“If anyone thinks that he is not behaving properly toward his betrothed, if his passions are strong, and it has to be, let him do as he wishes: let them marry—it is no sin.” (1 Corinthians 7:36, ESV)
There is an episode in the TV series “Everybody Loves Raymond,” which ran from 1996 to 2005, where Robert wants to marry his fiancée, Amy. Robert, decides to ask Amy’s parents for permission. After all, it is just a formality. Amy’s parents are very cordial and it seems that things will go well. Yet, her parents very calmly tell Robert one word, “No.” Robert leaves and later goes back to see Amy’s parents with Raymond. He thinks things will go better. But they fail to get a different result. Later, when Amy finds out about it, she lets Robert know that she still wants to marry him.
The tradition of asking the girl’s parents for permission to marry the daughter seems to have died off to some extent today. Most think it is just a formality. Yet, I guess on some occasions, the father of the girl might say no and this for a variety of reasons. He may think that his daughter is too young or perhaps he just does not like the man she would marry. There are likely many reasons. Often it is just difficult for a dad to give away his daughter in marriage.

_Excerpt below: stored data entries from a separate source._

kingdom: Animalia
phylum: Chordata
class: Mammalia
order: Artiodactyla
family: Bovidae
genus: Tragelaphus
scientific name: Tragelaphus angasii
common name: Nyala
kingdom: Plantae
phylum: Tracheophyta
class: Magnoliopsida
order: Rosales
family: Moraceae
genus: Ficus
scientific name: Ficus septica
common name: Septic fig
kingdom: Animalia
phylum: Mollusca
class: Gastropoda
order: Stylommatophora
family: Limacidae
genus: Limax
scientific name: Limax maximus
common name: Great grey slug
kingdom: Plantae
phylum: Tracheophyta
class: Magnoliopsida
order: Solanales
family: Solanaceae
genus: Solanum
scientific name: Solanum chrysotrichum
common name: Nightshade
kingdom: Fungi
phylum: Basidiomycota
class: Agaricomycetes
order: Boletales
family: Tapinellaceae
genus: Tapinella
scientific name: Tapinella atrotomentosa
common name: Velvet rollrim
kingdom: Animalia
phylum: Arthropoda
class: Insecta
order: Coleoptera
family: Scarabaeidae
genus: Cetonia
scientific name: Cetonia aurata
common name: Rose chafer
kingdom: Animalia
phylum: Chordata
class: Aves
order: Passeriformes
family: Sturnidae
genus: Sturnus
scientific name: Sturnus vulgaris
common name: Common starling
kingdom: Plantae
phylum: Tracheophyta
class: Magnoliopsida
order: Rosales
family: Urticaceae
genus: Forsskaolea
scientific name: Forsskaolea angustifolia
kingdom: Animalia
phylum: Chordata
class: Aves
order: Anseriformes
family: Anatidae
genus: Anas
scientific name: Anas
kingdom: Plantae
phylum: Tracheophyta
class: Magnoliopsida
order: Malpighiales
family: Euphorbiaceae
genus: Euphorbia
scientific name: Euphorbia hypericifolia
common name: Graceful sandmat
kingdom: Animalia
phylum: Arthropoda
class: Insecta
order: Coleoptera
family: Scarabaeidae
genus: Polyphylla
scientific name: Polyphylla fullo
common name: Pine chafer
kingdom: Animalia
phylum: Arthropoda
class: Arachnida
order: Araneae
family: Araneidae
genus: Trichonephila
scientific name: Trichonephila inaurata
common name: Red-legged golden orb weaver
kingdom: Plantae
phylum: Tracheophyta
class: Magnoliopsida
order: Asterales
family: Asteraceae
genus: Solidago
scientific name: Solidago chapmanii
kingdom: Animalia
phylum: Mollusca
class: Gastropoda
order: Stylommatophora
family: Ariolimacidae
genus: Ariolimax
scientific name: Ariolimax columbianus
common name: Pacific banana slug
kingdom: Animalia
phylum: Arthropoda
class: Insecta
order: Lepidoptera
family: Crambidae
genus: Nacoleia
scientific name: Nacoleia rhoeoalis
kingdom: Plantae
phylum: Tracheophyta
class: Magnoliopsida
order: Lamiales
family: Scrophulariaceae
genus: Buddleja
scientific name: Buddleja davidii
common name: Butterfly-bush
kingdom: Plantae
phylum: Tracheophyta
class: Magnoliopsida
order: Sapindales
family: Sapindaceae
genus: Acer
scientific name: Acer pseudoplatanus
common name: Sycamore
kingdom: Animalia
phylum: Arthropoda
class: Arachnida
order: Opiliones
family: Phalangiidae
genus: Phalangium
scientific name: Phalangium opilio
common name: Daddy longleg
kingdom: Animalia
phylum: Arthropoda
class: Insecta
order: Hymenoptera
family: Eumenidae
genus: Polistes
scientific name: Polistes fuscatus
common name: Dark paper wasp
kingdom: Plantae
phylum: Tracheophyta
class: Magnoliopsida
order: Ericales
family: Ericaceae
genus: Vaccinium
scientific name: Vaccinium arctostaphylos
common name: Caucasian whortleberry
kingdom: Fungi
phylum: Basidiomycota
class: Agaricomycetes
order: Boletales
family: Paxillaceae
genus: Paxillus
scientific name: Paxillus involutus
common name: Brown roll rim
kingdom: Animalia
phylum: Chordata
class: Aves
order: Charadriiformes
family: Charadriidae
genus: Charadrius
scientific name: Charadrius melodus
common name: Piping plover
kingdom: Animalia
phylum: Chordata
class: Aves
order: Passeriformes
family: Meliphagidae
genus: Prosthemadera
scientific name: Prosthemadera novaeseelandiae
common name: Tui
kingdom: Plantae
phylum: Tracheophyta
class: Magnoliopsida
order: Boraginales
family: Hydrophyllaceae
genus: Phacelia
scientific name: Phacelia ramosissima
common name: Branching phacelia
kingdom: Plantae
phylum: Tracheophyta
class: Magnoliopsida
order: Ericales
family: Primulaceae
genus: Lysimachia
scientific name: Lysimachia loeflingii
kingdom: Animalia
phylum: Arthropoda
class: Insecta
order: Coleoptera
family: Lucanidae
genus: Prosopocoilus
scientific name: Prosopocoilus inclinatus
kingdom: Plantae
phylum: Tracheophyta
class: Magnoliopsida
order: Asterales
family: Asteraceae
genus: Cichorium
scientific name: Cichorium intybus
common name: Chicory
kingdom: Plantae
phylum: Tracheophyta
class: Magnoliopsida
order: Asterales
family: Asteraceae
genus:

Paul had been presenting his view on the blessings of being single. Some of the points he made were that life had many struggles and that marriage might add to the burden. He indicated that the single person would find it easier to stay focused on the Lord and His will. He mentioned that the married person’s priorities would be divided be trying to please the Lord and please the spouse at the same time. He said all of this to point out that he made this recommendation so that the believer could experience undivided devotion to the Lord.
You can imagine that after understanding Paul’s recommendations, that a father and mother may have stood in the way of their daughter being married. The parental control over the marriage of a daughter was very strong in biblical days. Pre-arranged marriages, orchestrated by the parents was quite normal. in particular, the father would have a strong hand in determining who might marry his daughter. Thus, in light of Paul’s advocation of singleness for a Christian, there might be resistance in permitting the daughter to marry. In this case, the father might permanently keep the daughter single for the Lord.
In these verses, Paul clarifies this, to let the father know that if the daughter is betrothed, and she has the desire to marry in her heart, that he should permit her to marry. He goes on to reiterate that it is not a sin to marry and it is not a sin to stay single.
Today, we do not seem to have the same control over the situation. However, we as parents do have much to say in molding and shaping our children spiritually so that when they come of age to marry, they will make wise decisions. One of the greatest mistakes I have seen as a pastor when it comes to marriage is when young people in a rush to marry become unequally yoked, that is a believer marries an unbeliever. In this case, the parent should give counsel. The second error I see in marriages is a lack of premarital counselling from a Christian perspective. The last problem is that young people often rush into things too fast, realizing that in God’s eyes to join together in marriage is a commitment for life.
Unfortunately, the parent in our culture will not be able to keep two young adults from doing what they want to do despite the wishes and best counsel given. Remember, if your daughter enters into an ill-advised marriage, she is still your daughter, and you will still love her. But do your best to demonstrate a godly marriage to your children and instruct them regarding good, wholesome, and loving marriages.